What you need to do
1) Answer these questions from the text on the Wrightsboro Quakers:
(a) What wood was the second meeting house made of?
(b) Who decided how long a meeting lasted?
(c) Who commanded the fort that Captain Barnard built near Wrightsboro?
2) Please write out everything in the Wrightsboro Quakers text from "The length of" down to "are still there.".

Document extract
• • • • • • •

In 1774 the Friends built a new meeting house. Their first had burned.
The second was of "heart pine, located in the middle of a buriel ground,
surrounded by cedar palings." No trace of it remains either, but Mrs. Baker
believes that it is on the Peter Knox property, between Maddock Creek and
U.S. 78, on the north side of the old Wrightboro-Augusta road. "There is a
graveyard with markers of roughly shaped pieces of fieldstone as well as a
number of conventional ones south of the road. There is still another
Quaker graveyard immediately beyond Middle Creek in a patch of pines.
In any event, the Quakers were faithful in their attendance at Meeting,
and indeed could be dismissed for not attending. Men sat at one side of
the room and women on the other, in silence, until an inner voice moved
them to speak. There were no hymns, collection, communion, nor baptism.
The length of the meeting was decided by a "timer". When he shook hands
with the person next to him, the meeting was ended.
Creek Indians continue to plague the settlers, so in 1774 Captain
Barnard of the Militia built a fort near Wrightsboro. It was commanded by
Captain Thomas White, he whose epitaph is in the Methodist Cemetery. Other
notables who served there were William and Henry Candler, Benjamin and
William Few (who signed the Constitution), and Hugh Rees. Another fort in
the heart of Wrightsboro was made of rock. Parts of it are still there.
"Then came the Revolutionary War," says Mrs. Baker, "and a severe test
of the Quakers' principle of non-violence. For the rebels were against
them because they wouldn't fight the British, the British because they
wouldn't fight the Americans, and the Indians hated them because they were
white."

• • • • • • •

Entries shown
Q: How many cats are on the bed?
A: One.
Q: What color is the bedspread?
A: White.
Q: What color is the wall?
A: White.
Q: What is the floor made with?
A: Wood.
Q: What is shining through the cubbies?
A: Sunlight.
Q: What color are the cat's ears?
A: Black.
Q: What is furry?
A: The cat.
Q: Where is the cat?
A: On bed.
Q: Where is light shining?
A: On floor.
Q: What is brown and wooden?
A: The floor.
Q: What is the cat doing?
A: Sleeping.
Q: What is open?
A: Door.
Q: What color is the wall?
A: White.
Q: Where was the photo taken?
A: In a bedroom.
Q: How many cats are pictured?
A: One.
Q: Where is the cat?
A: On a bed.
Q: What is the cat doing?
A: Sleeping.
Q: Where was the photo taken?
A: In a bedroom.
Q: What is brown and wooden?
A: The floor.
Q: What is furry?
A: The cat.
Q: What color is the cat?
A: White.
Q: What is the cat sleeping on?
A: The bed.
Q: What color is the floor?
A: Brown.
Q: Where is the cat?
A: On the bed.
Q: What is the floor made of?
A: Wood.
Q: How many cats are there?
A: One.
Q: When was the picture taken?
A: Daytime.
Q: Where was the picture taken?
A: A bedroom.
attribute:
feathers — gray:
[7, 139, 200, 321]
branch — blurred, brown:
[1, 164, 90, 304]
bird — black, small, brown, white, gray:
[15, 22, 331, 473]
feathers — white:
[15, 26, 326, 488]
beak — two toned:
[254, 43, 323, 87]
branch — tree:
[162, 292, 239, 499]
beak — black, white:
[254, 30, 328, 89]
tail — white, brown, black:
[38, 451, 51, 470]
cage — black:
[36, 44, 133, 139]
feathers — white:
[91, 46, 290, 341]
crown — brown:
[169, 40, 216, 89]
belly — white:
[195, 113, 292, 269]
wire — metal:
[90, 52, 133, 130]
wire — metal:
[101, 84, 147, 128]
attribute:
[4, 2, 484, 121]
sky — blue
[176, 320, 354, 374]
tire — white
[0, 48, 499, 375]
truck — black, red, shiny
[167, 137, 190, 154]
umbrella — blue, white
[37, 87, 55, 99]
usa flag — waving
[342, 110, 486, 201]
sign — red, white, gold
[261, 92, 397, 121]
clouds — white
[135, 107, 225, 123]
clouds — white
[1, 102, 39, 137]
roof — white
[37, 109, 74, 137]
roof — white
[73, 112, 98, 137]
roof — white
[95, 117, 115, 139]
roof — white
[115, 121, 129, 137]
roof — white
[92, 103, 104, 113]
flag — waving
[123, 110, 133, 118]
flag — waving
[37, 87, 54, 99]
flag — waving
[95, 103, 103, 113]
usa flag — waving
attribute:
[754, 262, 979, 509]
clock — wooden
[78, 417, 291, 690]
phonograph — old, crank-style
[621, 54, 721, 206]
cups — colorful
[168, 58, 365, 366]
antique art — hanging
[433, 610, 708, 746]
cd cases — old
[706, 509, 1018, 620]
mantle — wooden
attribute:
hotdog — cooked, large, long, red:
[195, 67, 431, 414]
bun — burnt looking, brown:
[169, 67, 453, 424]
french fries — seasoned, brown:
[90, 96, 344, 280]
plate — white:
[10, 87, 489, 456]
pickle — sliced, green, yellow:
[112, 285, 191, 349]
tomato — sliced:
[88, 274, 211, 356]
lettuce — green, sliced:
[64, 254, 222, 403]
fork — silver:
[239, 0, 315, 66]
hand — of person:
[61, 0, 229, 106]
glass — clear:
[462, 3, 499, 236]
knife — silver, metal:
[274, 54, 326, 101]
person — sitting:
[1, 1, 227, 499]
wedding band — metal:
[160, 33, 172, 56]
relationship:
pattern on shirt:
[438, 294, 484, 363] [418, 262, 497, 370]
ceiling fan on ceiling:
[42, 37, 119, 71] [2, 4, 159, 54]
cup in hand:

• • • • • • •

Answers in order
1)
(a) Heart pine.
(b) A "timer."
(c) Captain Thomas White.

2)
The length of the meeting was decided by a "timer". When he shook hands
with the person next to him, the meeting was ended.
Creek Indians continue to plague the settlers, so in 1774 Captain
Barnard of the Militia built a fort near Wrightsboro. It was commanded by
Captain Thomas White, he whose epitaph is in the Methodist Cemetery. Other
notables who served there were William and Henry Candler, Benjamin and
William Few (who signed the Constitution), and Hugh Rees. Another fort in
the heart of Wrightsboro was made of rock. Parts of it are still there.